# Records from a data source
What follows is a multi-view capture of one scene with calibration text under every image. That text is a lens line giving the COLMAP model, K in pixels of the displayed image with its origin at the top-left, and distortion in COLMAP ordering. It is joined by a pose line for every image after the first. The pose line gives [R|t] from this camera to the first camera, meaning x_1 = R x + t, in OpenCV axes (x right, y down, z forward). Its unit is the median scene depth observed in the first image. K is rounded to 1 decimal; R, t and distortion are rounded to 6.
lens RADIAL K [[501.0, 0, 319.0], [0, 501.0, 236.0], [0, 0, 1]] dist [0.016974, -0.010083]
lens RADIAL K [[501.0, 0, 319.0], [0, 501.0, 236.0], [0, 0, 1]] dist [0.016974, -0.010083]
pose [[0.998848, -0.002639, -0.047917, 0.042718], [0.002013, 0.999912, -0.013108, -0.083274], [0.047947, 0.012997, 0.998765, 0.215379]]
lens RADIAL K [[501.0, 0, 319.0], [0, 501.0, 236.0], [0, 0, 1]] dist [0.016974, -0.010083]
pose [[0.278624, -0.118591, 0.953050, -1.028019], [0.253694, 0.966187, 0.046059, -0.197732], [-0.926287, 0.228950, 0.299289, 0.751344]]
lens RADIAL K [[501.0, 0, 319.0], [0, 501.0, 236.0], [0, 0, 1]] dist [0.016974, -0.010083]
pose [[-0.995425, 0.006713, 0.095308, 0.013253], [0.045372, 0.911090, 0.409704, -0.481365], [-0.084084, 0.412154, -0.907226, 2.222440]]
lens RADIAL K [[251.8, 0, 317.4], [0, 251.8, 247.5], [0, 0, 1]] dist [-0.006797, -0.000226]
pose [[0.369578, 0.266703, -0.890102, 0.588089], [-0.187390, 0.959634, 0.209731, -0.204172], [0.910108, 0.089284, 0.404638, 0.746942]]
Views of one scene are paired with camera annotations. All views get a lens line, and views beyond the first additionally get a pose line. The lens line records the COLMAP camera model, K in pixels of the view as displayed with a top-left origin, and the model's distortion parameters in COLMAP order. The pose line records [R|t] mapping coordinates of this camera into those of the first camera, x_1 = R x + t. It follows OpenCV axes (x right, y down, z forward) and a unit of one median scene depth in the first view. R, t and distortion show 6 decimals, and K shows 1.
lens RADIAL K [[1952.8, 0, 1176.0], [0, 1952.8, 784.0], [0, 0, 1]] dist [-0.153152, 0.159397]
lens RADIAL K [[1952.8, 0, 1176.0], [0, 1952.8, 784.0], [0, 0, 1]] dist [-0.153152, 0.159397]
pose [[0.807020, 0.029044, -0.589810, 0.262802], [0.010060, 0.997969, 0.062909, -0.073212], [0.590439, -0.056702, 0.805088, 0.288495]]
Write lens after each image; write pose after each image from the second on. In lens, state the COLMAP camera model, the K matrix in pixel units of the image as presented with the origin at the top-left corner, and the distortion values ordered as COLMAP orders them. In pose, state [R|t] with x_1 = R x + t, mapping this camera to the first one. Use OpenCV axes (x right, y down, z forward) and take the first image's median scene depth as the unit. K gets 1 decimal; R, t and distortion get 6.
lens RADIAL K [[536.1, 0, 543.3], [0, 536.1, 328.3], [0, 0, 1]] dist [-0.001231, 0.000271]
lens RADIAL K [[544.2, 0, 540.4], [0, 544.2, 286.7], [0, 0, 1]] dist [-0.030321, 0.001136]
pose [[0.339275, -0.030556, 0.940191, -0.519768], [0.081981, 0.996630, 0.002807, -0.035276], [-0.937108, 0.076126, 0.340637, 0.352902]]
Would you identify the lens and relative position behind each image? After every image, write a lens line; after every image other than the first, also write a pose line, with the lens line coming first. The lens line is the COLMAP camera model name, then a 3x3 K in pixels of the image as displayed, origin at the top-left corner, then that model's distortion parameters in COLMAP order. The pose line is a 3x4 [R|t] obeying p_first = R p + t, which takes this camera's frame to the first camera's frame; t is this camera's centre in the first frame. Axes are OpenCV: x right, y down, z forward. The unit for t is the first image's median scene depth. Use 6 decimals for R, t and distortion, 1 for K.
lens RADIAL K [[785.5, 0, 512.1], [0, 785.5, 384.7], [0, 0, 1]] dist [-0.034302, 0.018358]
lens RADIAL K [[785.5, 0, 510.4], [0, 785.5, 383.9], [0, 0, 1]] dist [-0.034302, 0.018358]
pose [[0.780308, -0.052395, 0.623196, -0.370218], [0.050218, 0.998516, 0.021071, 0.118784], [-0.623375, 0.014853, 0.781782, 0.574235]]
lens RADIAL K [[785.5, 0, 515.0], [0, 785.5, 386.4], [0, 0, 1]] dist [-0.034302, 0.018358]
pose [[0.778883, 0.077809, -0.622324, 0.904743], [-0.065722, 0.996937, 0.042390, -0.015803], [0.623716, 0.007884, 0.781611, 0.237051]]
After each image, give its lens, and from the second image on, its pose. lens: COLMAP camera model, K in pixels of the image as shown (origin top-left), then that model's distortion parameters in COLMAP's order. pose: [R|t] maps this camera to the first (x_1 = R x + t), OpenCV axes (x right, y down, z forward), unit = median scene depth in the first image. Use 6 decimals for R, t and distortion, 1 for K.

# EXERCISE
When transcribing the data, keep every line exactly as it is.

# RESULT
What follows is a multi-view capture of one scene with calibration text under every image. That text is a lens line giving the COLMAP model, K in pixels of the displayed image with its origin at the top-left, and distortion in COLMAP ordering. It is joined by a pose line for every image after the first. The pose line gives [R|t] from this camera to the first camera, meaning x_1 = R x + t, in OpenCV axes (x right, y down, z forward). Its unit is the median scene depth observed in the first image. K is rounded to 1 decimal; R, t and distortion are rounded to 6.
lens RADIAL K [[501.0, 0, 319.0], [0, 501.0, 236.0], [0, 0, 1]] dist [0.016974, -0.010083]
lens RADIAL K [[501.0, 0, 319.0], [0, 501.0, 236.0], [0, 0, 1]] dist [0.016974, -0.010083]
pose [[0.998848, -0.002639, -0.047917, 0.042718], [0.002013, 0.999912, -0.013108, -0.083274], [0.047947, 0.012997, 0.998765, 0.215379]]
lens RADIAL K [[501.0, 0, 319.0], [0, 501.0, 236.0], [0, 0, 1]] dist [0.016974, -0.010083]
pose [[0.278624, -0.118591, 0.953050, -1.028019], [0.253694, 0.966187, 0.046059, -0.197732], [-0.926287, 0.228950, 0.299289, 0.751344]]
lens RADIAL K [[501.0, 0, 319.0], [0, 501.0, 236.0], [0, 0, 1]] dist [0.016974, -0.010083]
pose [[-0.995425, 0.006713, 0.095308, 0.013253], [0.045372, 0.911090, 0.409704, -0.481365], [-0.084084, 0.412154, -0.907226, 2.222440]]
lens RADIAL K [[251.8, 0, 317.4], [0, 251.8, 247.5], [0, 0, 1]] dist [-0.006797, -0.000226]
pose [[0.369578, 0.266703, -0.890102, 0.588089], [-0.187390, 0.959634, 0.209731, -0.204172], [0.910108, 0.089284, 0.404638, 0.746942]]
Views of one scene are paired with camera annotations. All views get a lens line, and views beyond the first additionally get a pose line. The lens line records the COLMAP camera model, K in pixels of the view as displayed with a top-left origin, and the model's distortion parameters in COLMAP order. The pose line records [R|t] mapping coordinates of this camera into those of the first camera, x_1 = R x + t. It follows OpenCV axes (x right, y down, z forward) and a unit of one median scene depth in the first view. R, t and distortion show 6 decimals, and K shows 1.
lens RADIAL K [[1952.8, 0, 1176.0], [0, 1952.8, 784.0], [0, 0, 1]] dist [-0.153152, 0.159397]
lens RADIAL K [[1952.8, 0, 1176.0], [0, 1952.8, 784.0], [0, 0, 1]] dist [-0.153152, 0.159397]
pose [[0.807020, 0.029044, -0.589810, 0.262802], [0.010060, 0.997969, 0.062909, -0.073212], [0.590439, -0.056702, 0.805088, 0.288495]]
Write lens after each image; write pose after each image from the second on. In lens, state the COLMAP camera model, the K matrix in pixel units of the image as presented with the origin at the top-left corner, and the distortion values ordered as COLMAP orders them. In pose, state [R|t] with x_1 = R x + t, mapping this camera to the first one. Use OpenCV axes (x right, y down, z forward) and take the first image's median scene depth as the unit. K gets 1 decimal; R, t and distortion get 6.
lens RADIAL K [[536.1, 0, 543.3], [0, 536.1, 328.3], [0, 0, 1]] dist [-0.001231, 0.000271]
lens RADIAL K [[544.2, 0, 540.4], [0, 544.2, 286.7], [0, 0, 1]] dist [-0.030321, 0.001136]
pose [[0.339275, -0.030556, 0.940191, -0.519768], [0.081981, 0.996630, 0.002807, -0.035276], [-0.937108, 0.076126, 0.340637, 0.352902]]
Would you identify the lens and relative position behind each image? After every image, write a lens line; after every image other than the first, also write a pose line, with the lens line coming first. The lens line is the COLMAP camera model name, then a 3x3 K in pixels of the image as displayed, origin at the top-left corner, then that model's distortion parameters in COLMAP order. The pose line is a 3x4 [R|t] obeying p_first = R p + t, which takes this camera's frame to the first camera's frame; t is this camera's centre in the first frame. Axes are OpenCV: x right, y down, z forward. The unit for t is the first image's median scene depth. Use 6 decimals for R, t and distortion, 1 for K.
lens RADIAL K [[785.5, 0, 512.1], [0, 785.5, 384.7], [0, 0, 1]] dist [-0.034302, 0.018358]
lens RADIAL K [[785.5, 0, 510.4], [0, 785.5, 383.9], [0, 0, 1]] dist [-0.034302, 0.018358]
pose [[0.780308, -0.052395, 0.623196, -0.370218], [0.050218, 0.998516, 0.021071, 0.118784], [-0.623375, 0.014853, 0.781782, 0.574235]]
lens RADIAL K [[785.5, 0, 515.0], [0, 785.5, 386.4], [0, 0, 1]] dist [-0.034302, 0.018358]
pose [[0.778883, 0.077809, -0.622324, 0.904743], [-0.065722, 0.996937, 0.042390, -0.015803], [0.623716, 0.007884, 0.781611, 0.237051]]
After each image, give its lens, and from the second image on, its pose. lens: COLMAP camera model, K in pixels of the image as shown (origin top-left), then that model's distortion parameters in COLMAP's order. pose: [R|t] maps this camera to the first (x_1 = R x + t), OpenCV axes (x right, y down, z forward), unit = median scene depth in the first image. Use 6 decimals for R, t and distortion, 1 for K.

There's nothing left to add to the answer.